CHF5993 a triple combination therapy for COPD patients: population PK modelling of glycopyrronium bromide (GB) following pMDI inhalation.
Emilie Hénin (1,2), Massimo Cella (3), Koen Jolling (1), Fabrizia Mariotti (3), Christian Laveille (1,2)
(1) SGS Exprimo, Mechelen, Belgium, (2) present affiliation: Calvagone, Lyon, France (3) Chiesi Farmaceutici, Parma, Italy
Objectives: CHF 5993 pMDI is a new extrafine fixed dose combination of beclometasone dipropionate (BDP), formoterol fumarate (FF) and glycopyrronium bromide (GB), being developed for chronic obstructive pulmonary disease (COPD) and asthma treatment. Data collected in phase II/III studies were used to evaluate the population pharmacokinetics of GB and to investigate the influence of selected covariates on GB pharmacokinetic parameters and their potential clinical impact.
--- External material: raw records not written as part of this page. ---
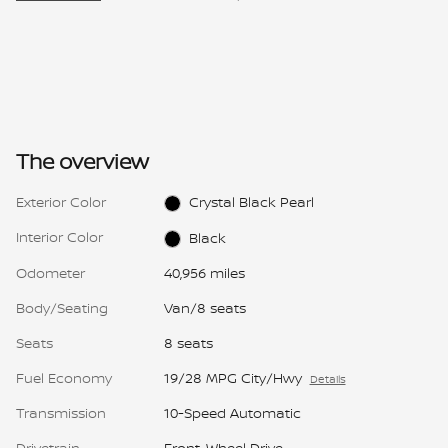
The overview
Exterior Color
Crystal Black Pearl
Interior Color
Black
Odometer
40,956 miles
Body/Seating
Van/8 seats
Seats
8 seats
Fuel Economy
19/28 MPG City/Hwy
Details
Transmission
10-Speed Automatic
Drivetrain
Front-Wheel Drive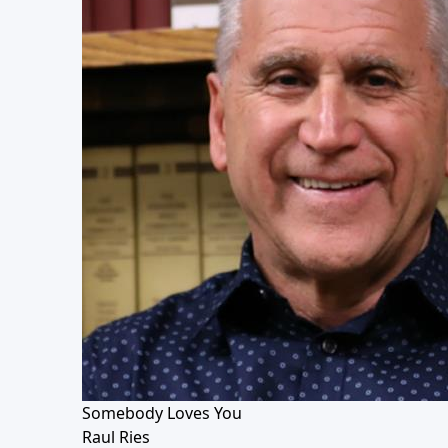
Somebody Loves You
Raul Ries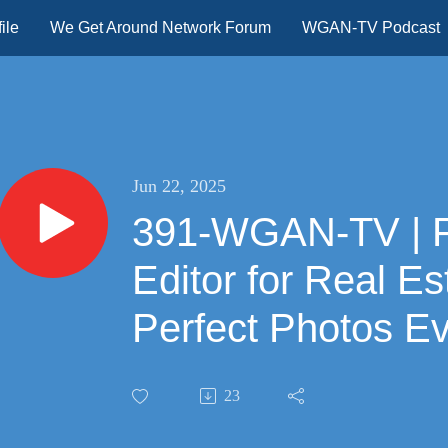
ile
We Get Around Network Forum
WGAN-TV Podcast
Jun 22, 2025
391-WGAN-TV | Fotello: AI Photo
Editor for Real Es
Perfect Photos Ev
23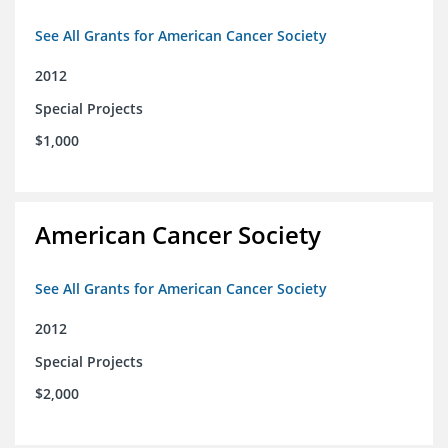
See All Grants for American Cancer Society
2012
Special Projects
$1,000
American Cancer Society
See All Grants for American Cancer Society
2012
Special Projects
$2,000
Methods: GB plasma concentrations after oral inhalation in COPD patients were obtained from 2 studies: TRINITY (ph III) and CARSAF (ph II). Both studies were double-blind, randomized, active-controlled. In Triple 6, patients inhaled two puffs twice daily of CHF 5993 pMDI (BDP/FF/GB 100/6/12.5 µg). In CARSAF, patients inhaled two puffs twice daily of Foster® pMDI (BDP/FF 100/6µg) plus either 25 or 50 µg GB pMDI. GB plasma concentrations were modelled with non-linear mixed-effects approaches using NONMEM V7.3.0. The explored covariates were age, smoking status, sex, body weight, body mass index, concomitant medications, study effect, use of spacer, forced expiratory volume in 1 second (FEV1), concomitant diseases and glomerular filtration rate (GFR).
Results: The final population model to describe the PK of GB was a two-compartment disposition model with first-order absorption and first-order elimination, and inter-occasion variability on relative bioavailability. The residual error model was an additive model for the log-transformed data. BQL observations represented 15% of the data and were handled with the M3-method. Bodyweight, study effect and GFR were found to affect GB PK parameters. Simulations were performed in order to visualize the impact of the different covariates on the PK of GB, at steady-state, using a GB dose of 25 or 50 μg BID. For sub-populations with extreme values of body weight and GFR (i.e. low body weight (40 kg) and low GFR (27 mL/min/1.73 m2)), GB exposure increases by a factor around 2.7 compared to the reference patients. This higher exposure is of no clinical concern because, in clinical studies, GB doses of up to 4-fold the one used in CHF5993 formulation didn’t show any safety signal.
Conclusion: The PK model built on data from COPD patients described the GB data well and was able to explain part of the variability in exposure on the basis of some covariates. Based on simulated profiles, no clinical dose adjustments were deemed necessary.